Adding dict(type="FixInvalidPolygon", min_poly_points=4) seems to fix it. I gave an example pipeline.

train_pipeline_enhanced = [
    dict(
        type="LoadImageFromFile",
        file_client_args=dict(backend="disk"),
        color_type="color_ignore_orientation",
    ),
    dict(type="LoadOCRAnnotations", with_polygon=True, with_bbox=True, with_label=True),
    dict(type="FixInvalidPolygon", min_poly_points=4),
    dict(
        type="RandomResize", scale=(800, 800), ratio_range=(0.75, 2.5), keep_ratio=True
    ),
    dict(type="TextDetRandomCropFlip", crop_ratio=0.5, iter_num=1, min_area_ratio=0.2),
    dict(
        type="RandomApply",
        transforms=[dict(type="RandomCrop", min_side_ratio=0.3)],
        prob=0.8,
    ),
    dict(
        type="RandomApply",
        transforms=[
            dict(
                type="RandomRotate",
                max_angle=35,
                pad_with_fixed_color=True,
                use_canvas=True,
            )
        ],
        prob=0.6,
    ),
    dict(
        type="RandomChoice",
        transforms=[
            [
                {"type": "Resize", "scale": 800, "keep_ratio": True},
                {"type": "Pad", "size": (800, 800)},
            ],
            {"type": "Resize", "scale": 800, "keep_ratio": False},
        ],
        prob=[0.6, 0.4],
    ),
    dict(type="RandomFlip", prob=0.5, direction="horizontal"),
    dict(type="RandomFlip", prob=0.5, direction="vertical"),
    dict(
        type="RandomApply",
        transforms=[
            dict(type="TorchVisionWrapper", op="ElasticTransform", alpha=75.0),
        ],
        prob=1/3,
    ),
    dict(
        type="RandomApply",
        transforms=[
            dict(
                type="RandomChoice",
                transforms=[
                    dict(
                        type="TorchVisionWrapper",
                        op="RandomAdjustSharpness",
                        sharpness_factor=0,
                    ),
                    dict(
                        type="TorchVisionWrapper",
                        op="RandomAdjustSharpness",
                        sharpness_factor=60,
                    ),
                    dict(
                        type="TorchVisionWrapper",
                        op="RandomAdjustSharpness",
                        sharpness_factor=90,
                    ),
                ],
                prob=[1/3] * 3,
            ),
        ],
        prob=0.75,
    ),
    dict(
        type="TorchVisionWrapper",
        op="ColorJitter",
        brightness=0.15,
        saturation=0.5,
        contrast=0.3,
    ),
    dict(
        type="RandomApply",
        transforms=[
            dict(
                type="RandomChoice",
                transforms=[
                    dict(type="TorchVisionWrapper", op="RandomEqualize"),
                    dict(type="TorchVisionWrapper", op="RandomAutocontrast"),
                ],
                prob=[1 / 2, 1 / 2],
            ),
        ],
        prob=0.8,
    ),
    dict(type="FixInvalidPolygon", min_poly_points=4),
    dict(
        type="PackTextDetInputs",
        meta_keys=("img_path", "ori_shape", "img_shape", "scale_factor"),
    ),
]
TongkunGuan commented 11 months ago

Adding dict(type="FixInvalidPolygon", min_poly_points=4) seems to fix it. I gave an example pipeline.
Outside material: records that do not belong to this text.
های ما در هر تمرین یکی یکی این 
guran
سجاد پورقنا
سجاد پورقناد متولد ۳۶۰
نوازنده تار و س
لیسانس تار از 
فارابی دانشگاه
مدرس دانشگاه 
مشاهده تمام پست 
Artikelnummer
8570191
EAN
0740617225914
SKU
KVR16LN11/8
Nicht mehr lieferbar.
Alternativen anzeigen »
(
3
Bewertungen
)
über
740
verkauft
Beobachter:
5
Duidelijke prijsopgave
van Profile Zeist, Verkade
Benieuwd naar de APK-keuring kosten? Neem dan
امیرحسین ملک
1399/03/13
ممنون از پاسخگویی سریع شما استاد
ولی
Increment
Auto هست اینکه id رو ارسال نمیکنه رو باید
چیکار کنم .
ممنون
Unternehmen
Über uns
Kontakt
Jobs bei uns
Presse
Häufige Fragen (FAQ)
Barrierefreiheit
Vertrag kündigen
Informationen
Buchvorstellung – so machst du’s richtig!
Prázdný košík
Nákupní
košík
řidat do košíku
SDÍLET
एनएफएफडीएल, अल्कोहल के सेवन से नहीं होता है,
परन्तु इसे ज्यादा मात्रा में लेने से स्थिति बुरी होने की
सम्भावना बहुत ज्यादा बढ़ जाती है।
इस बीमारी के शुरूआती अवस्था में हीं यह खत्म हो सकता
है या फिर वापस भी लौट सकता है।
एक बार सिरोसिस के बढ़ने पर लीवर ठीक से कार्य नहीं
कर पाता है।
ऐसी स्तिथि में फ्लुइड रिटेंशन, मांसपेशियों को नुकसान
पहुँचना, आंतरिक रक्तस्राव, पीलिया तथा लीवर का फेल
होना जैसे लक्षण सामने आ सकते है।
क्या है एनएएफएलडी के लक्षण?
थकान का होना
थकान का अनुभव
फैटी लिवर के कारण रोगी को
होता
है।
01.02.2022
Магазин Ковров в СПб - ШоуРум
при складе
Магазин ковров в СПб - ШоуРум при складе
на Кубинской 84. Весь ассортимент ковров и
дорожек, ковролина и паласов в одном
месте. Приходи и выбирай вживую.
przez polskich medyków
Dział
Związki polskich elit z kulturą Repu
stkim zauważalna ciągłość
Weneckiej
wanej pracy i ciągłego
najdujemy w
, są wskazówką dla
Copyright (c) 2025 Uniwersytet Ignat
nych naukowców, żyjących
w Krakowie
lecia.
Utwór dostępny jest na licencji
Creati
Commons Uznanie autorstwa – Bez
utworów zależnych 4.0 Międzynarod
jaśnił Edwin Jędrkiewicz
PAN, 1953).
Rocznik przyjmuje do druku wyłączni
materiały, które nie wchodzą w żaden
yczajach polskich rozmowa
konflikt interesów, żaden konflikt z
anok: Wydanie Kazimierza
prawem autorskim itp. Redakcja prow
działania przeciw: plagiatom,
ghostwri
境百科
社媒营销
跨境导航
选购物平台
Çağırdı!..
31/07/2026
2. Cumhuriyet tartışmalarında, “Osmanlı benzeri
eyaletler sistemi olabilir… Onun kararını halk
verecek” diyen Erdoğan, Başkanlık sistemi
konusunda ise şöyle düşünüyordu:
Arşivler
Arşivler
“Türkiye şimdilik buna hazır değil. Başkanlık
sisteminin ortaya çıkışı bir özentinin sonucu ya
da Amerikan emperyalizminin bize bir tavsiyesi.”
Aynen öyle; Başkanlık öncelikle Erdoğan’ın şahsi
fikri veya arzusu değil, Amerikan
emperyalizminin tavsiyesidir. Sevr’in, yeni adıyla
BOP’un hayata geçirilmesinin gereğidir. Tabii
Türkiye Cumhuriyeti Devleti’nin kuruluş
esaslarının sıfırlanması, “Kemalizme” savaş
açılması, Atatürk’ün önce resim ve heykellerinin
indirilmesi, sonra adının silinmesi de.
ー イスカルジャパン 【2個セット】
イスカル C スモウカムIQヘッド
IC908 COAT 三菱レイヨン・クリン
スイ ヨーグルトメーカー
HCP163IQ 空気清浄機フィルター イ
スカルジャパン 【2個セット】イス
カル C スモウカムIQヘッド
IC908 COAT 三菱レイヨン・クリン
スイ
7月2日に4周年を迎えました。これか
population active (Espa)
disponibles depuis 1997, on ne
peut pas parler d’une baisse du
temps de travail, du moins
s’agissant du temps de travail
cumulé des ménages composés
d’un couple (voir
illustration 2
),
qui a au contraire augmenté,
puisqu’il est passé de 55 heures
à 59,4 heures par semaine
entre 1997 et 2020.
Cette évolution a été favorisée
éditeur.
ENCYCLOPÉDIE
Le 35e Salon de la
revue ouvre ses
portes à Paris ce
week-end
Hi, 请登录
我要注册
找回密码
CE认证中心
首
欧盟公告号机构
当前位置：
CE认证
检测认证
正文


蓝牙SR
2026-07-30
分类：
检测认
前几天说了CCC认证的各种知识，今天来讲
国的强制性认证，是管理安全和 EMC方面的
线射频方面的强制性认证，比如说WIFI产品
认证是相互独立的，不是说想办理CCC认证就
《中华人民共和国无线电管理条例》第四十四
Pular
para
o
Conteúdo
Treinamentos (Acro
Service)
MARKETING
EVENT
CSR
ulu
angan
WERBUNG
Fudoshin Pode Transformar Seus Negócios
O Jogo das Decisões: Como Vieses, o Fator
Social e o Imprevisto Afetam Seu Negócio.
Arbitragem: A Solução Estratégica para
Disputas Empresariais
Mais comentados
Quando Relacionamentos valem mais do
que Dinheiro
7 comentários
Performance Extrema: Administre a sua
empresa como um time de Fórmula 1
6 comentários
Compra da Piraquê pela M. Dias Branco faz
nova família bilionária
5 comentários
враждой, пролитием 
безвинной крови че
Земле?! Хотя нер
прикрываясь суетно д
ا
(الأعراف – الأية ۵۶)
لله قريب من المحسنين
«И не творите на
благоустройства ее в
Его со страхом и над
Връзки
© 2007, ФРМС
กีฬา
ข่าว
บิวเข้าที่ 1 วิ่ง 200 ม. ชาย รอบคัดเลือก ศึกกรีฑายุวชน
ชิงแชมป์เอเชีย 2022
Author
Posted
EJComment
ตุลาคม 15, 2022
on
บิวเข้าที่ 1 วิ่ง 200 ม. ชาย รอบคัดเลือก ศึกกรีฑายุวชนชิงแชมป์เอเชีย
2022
train_pipeline_enhanced = [
    dict(
        type="LoadImageFromFile",
        file_client_args=dict(backend="disk"),
        color_type="color_ignore_orientation",
    ),
    dict(type="LoadOCRAnnotations", with_polygon=True, with_bbox=True, with_label=True),
    dict(type="FixInvalidPolygon", min_poly_points=4),
    dict(
        type="RandomResize", scale=(800, 800), ratio_range=(0.75, 2.5), keep_ratio=True
    ),
    dict(type="TextDetRandomCropFlip", crop_ratio=0.5, iter_num=1, min_area_ratio=0.2),
    dict(
        type="RandomApply",
        transforms=[dict(type="RandomCrop", min_side_ratio=0.3)],
        prob=0.8,
    ),
    dict(
        type="RandomApply",
        transforms=[
            dict(
                type="RandomRotate",
                max_angle=35,
                pad_with_fixed_color=True,
                use_canvas=True,
            )
        ],
        prob=0.6,
    ),
    dict(
        type="RandomChoice",
        transforms=[
            [
                {"type": "Resize", "scale": 800, "keep_ratio": True},
                {"type": "Pad", "size": (800, 800)},
            ],
            {"type": "Resize", "scale": 800, "keep_ratio": False},
        ],
        prob=[0.6, 0.4],
    ),
    dict(type="RandomFlip", prob=0.5, direction="horizontal"),
    dict(type="RandomFlip", prob=0.5, direction="vertical"),
    dict(
        type="RandomApply",
        transforms=[
            dict(type="TorchVisionWrapper", op="ElasticTransform", alpha=75.0),
        ],
        prob=1/3,
    ),
    dict(
        type="RandomApply",
        transforms=[
            dict(
                type="RandomChoice",
                transforms=[
                    dict(
                        type="TorchVisionWrapper",
                        op="RandomAdjustSharpness",
                        sharpness_factor=0,
                    ),
                    dict(
                        type="TorchVisionWrapper",
                        op="RandomAdjustSharpness",
                        sharpness_factor=60,
                    ),
                    dict(
                        type="TorchVisionWrapper",
                        op="RandomAdjustSharpness",
                        sharpness_factor=90,
                    ),
                ],
                prob=[1/3] * 3,
            ),
        ],
        prob=0.75,
    ),
    dict(
        type="TorchVisionWrapper",
        op="ColorJitter",
        brightness=0.15,
        saturation=0.5,
        contrast=0.3,
    ),
    dict(
        type="RandomApply",
        transforms=[
            dict(
                type="RandomChoice",
                transforms=[
                    dict(type="TorchVisionWrapper", op="RandomEqualize"),
                    dict(type="TorchVisionWrapper", op="RandomAutocontrast"),
                ],
                prob=[1 / 2, 1 / 2],
            ),
        ],
        prob=0.8,
    ),
    dict(type="FixInvalidPolygon", min_poly_points=4),
    dict(
        type="PackTextDetInputs",
        meta_keys=("img_path", "ori_shape", "img_shape", "scale_factor"),
    ),
]

I tried the pipeline, but the issue still exists.